Search Budget in Multi-Objective Refactoring Optimization: a Model-Based Empirical Study

TL;DR

The paper analyzes the impact of a time-based search budget on the quality of solutions in model-based multi-objective refactoring optimization, comparing NSGA-II, SPEA2, and PESA2 across two benchmarks. Using Hypervolume ($HV$) against a reference front built from unbudgeted runs, it shows that tighter budgets significantly reduce front quality, with the algorithm choice often outweighing budget effects. PESA2 tends to produce the highest quality fronts within a budget, NSGA-II is the fastest enabling more evolutions, and SPEA2 is generally the slowest with weaker results. The findings guide designers in selecting algorithms based on budget constraints and emphasize the practical importance of budget-aware optimization in software model refactoring.

Abstract

Software model optimization is the task of automatically generate design alternatives, usually to improve quality aspects of software that are quantifiable, like performance and reliability. In this context, multi-objective optimization techniques have been applied to help the designer find suitable trade-offs among several non-functional properties. In this process, design alternatives can be generated through automated model refactoring, and evaluated on non-functional models. Due to their complexity, this type of optimization tasks require considerable time and resources, often limiting their application in software engineering processes. In this paper, we investigate the effects of using a search budget, specifically a time limit, to the search for new solutions. We performed experiments to quantify the impact that a change in the search budget may have on the quality of solutions. Furthermore, we analyzed how different genetic algorithms (i.e., NSGA-II, SPEA2, and PESA2) perform when imposing different budgets.

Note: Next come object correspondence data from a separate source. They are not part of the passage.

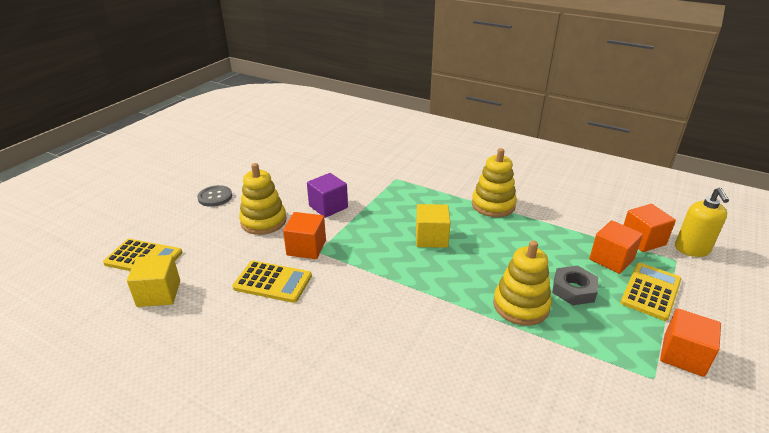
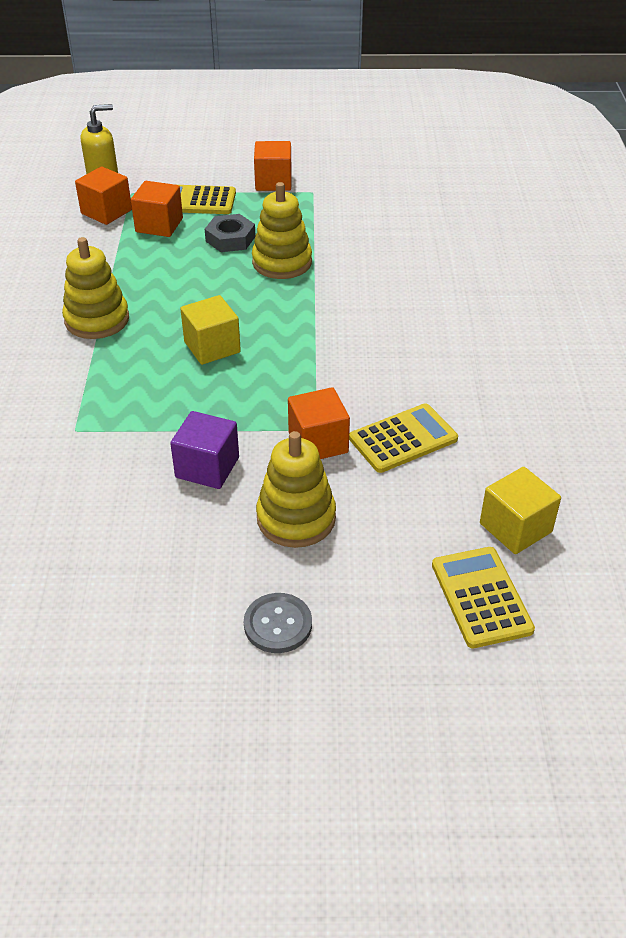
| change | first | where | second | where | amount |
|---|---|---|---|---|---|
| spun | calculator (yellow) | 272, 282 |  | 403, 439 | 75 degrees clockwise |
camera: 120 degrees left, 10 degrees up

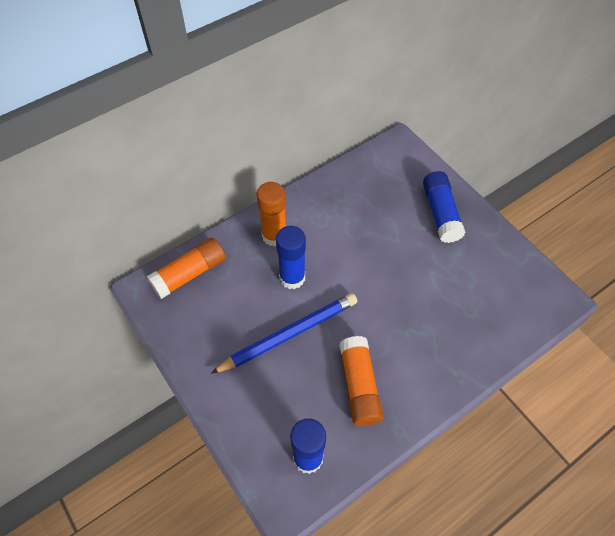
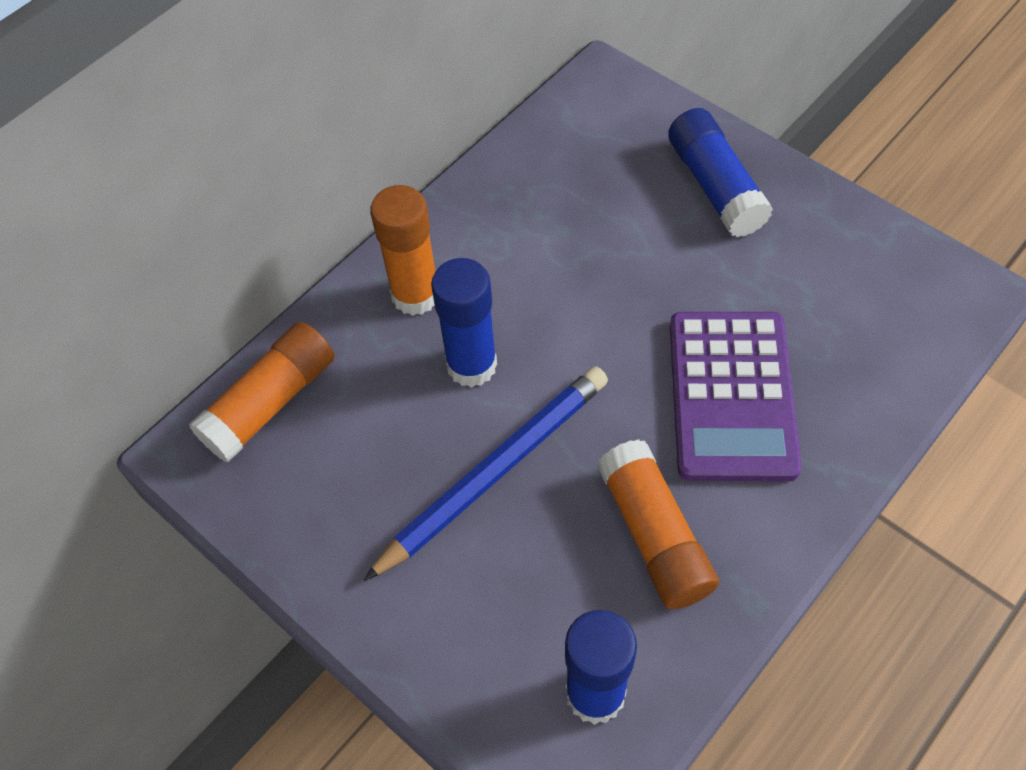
| change | first | where | second | where | amount |
|---|---|---|---|---|---|
| appeared |  |  | calculator (purple) | 731, 396 |  |
camera: 10 degrees left, 0 degrees up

We experimented on two case studies of different size, complexity, and domain. We observed that imposing a search budget considerably deteriorates the quality of the generated solutions, but the specific algorithm we choose seems to play a crucial role. From our experiments, NSGA-II is the fastest algorithm, while PESA2 generates solutions with the highest quality. Differently, SPEA2 is the slowest algorithm, and produces the solutions with the lowest quality.

Figures (3)

• Figure 1: The graphical representation of the approach. The approach takes as input: the set of all the available refactoring actions (Refactoring Actions), and the subject model (Initial UML Model). The Genetic Algorithm (i.e.,NSGA-II, SPEA2, and PESA2) randomly selects and combines refactoring actions (Refactoring) in order to build a set of Model Alternatives. #pas, #changes, reliability, and perfQ are the four objectives that drive the optimization process.
• Figure 2: Timelines of the number of evolutions performed by the algorithms in the different budget configurations, along with the achieved HV. Vertical bars show the average HV over 31 runs, and ticks represent the standard deviation from the mean.
• Figure 3: TTBS, and CoCoME Pareto frontiers obtained by the three algorithms when varying the time budget between 15, 30, and 60 minutes. The top-right corner is the optimal point, whereas the bottom-left corner is the worst one. Filled symbols are the three algorithms: NSGA-II is the gray squares, PESA2 is the blue circles, and SPEA2 is the green triangles.